As the country moves out of emergency mode and into recovery mode, what does a post-pandemic Australia look like?
One thing is certain - professional engineers are going to play a critical role in how we live our lives.
Engineers will be called upon to redesign many of the critical infrastructures that we take for granted.
Basic engineering design assumptions of the past will not apply in the future.
For example, engineers will have to rethink their assumptions about passenger densities on public transport and planes which will impact the design of trains, buses, planes and places where people board and disembark.
Climate change, too, poses challenges for engineers of the future.

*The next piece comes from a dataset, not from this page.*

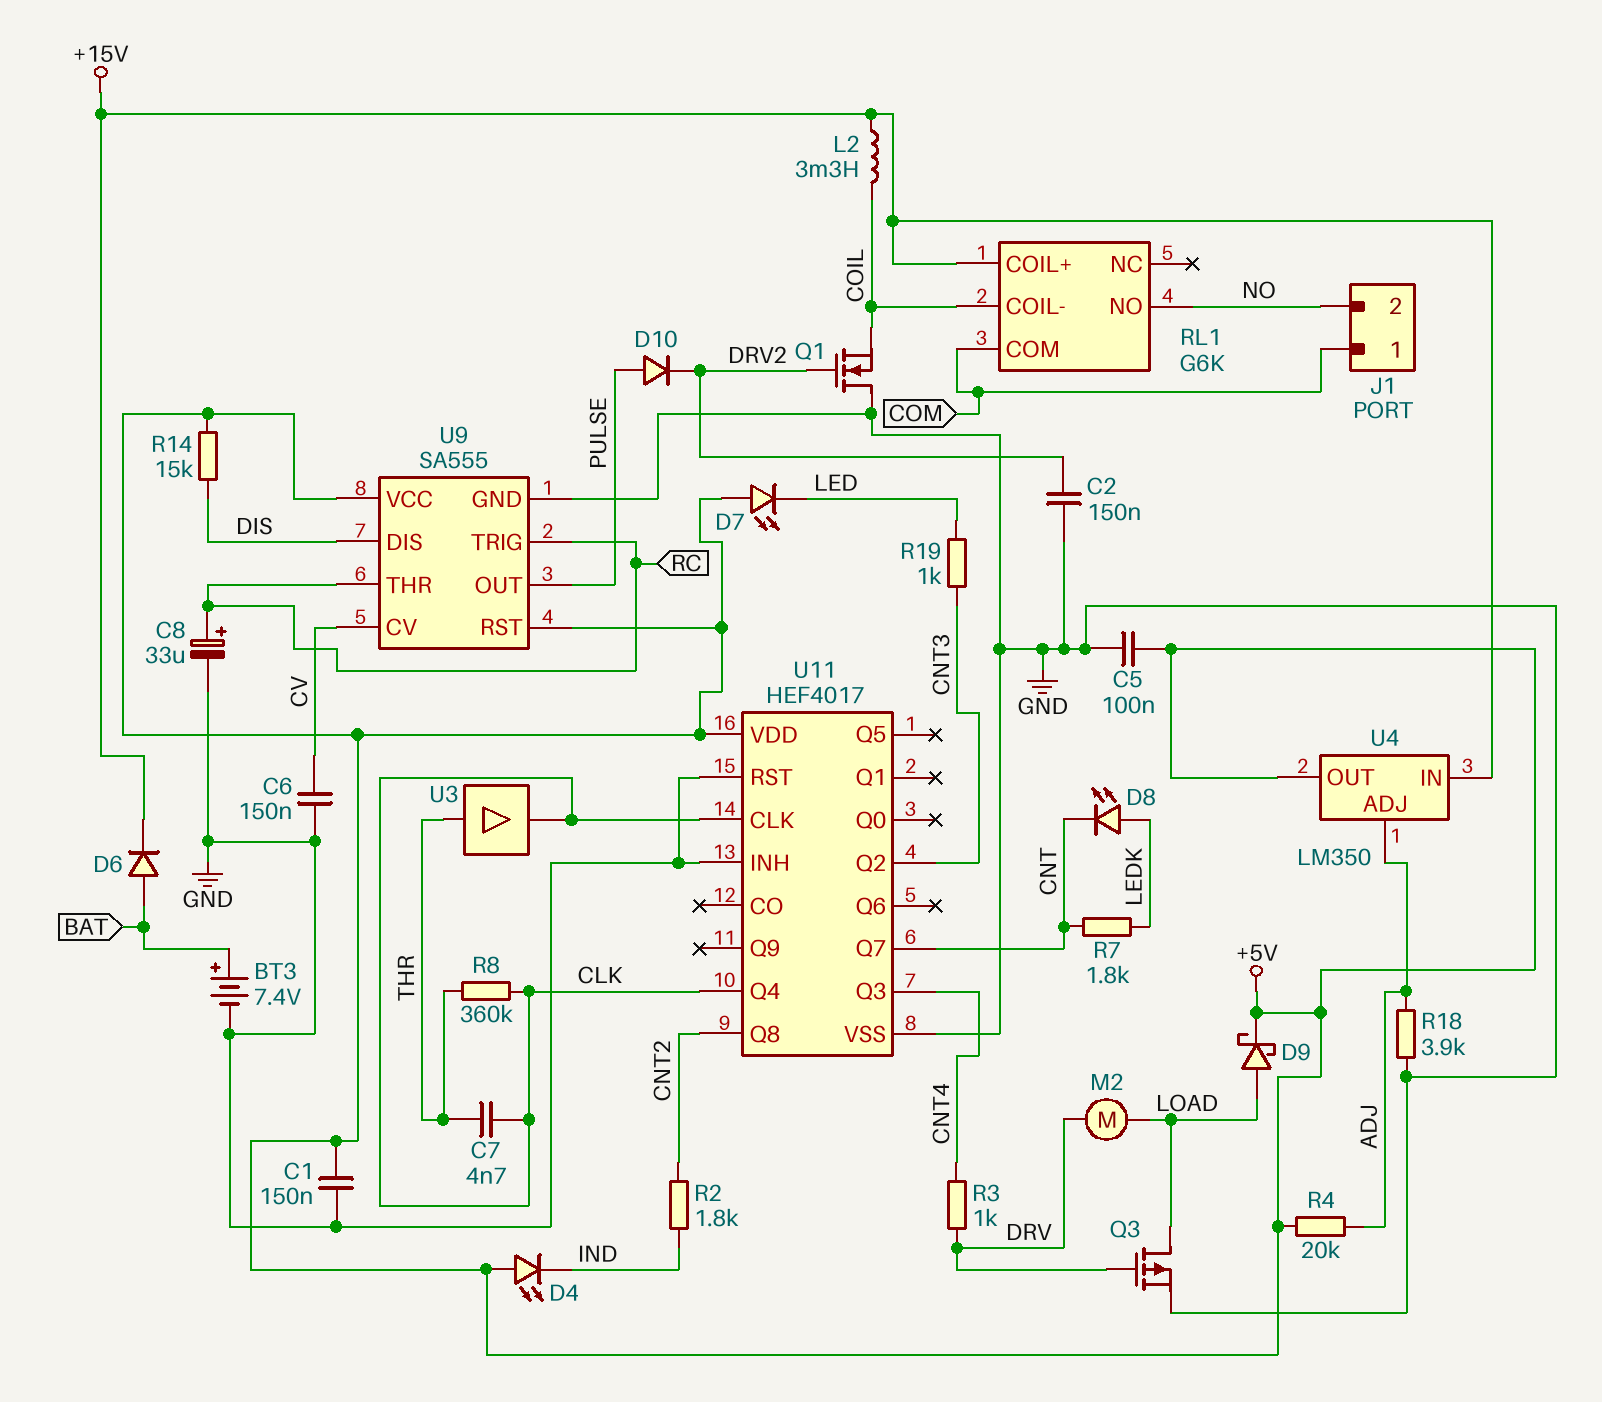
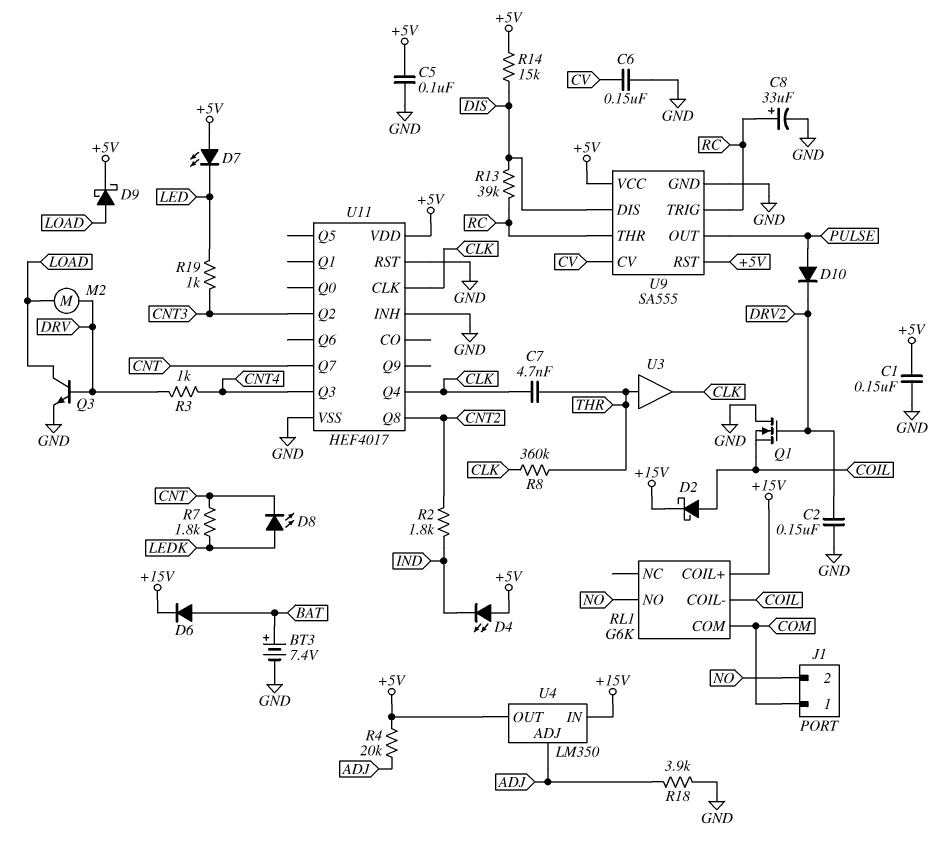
D2: none -> schottky (A COIL, K +15V)
L2: 3.3mH (+15V, COIL) -> none
Q3: PMOS (G DRV, D LOAD, S GND) -> NPN (B DRV, C LOAD, E GND)
R13: none -> 39k (DIS, RC)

Some scientists are telling us to be prepared for dramatic changes in temperature, rainfall and storm strength - all of which will impact the design assumptions for buildings and utility infrastructure such as poles, drainage pipes and roads.
Post-pandemic Australia will also mean a greater reliance on local manufacturing and production.
Australia's move to be more self-reliant in food growing and processing will mean a greater demand for engineers specialising in irrigation, agriculture and manufacturing.
So do we have enough engineers to meet the demand that this pandemic has caused? Not currently.
Australian universities produce too few engineers to meet the demand across many engineering disciplines.
The latest figures from Engineers Australia show annual demand for engineering graduates in Australia is about 16,000, but universities only produce about 9000.
Because many of those graduating engineers are international students, the shortfall will become even more pronounced because of the travel bans imposed to manage the pandemic.
We need these graduates more than ever. Australia needs innovative engineers who can future-proof our irrigation systems, mining operations, waste management systems and the digital systems to support these things.
And because we will become more reliant on local manufacturing and agriculture, this is especially true in regional communities.
The best way to become a regional engineer - indeed a regional anything - is to study regionally, get regional experience while completing the degree, and then apply this in a regional job after graduation. The demand is there already, and it will only increase.
I urge all people, young and not-so-young, who might be considering a career in engineering to jump in. Be part of engineering the country's future.
Chris Stoltz is a professor of practice in engineering at La Trobe University.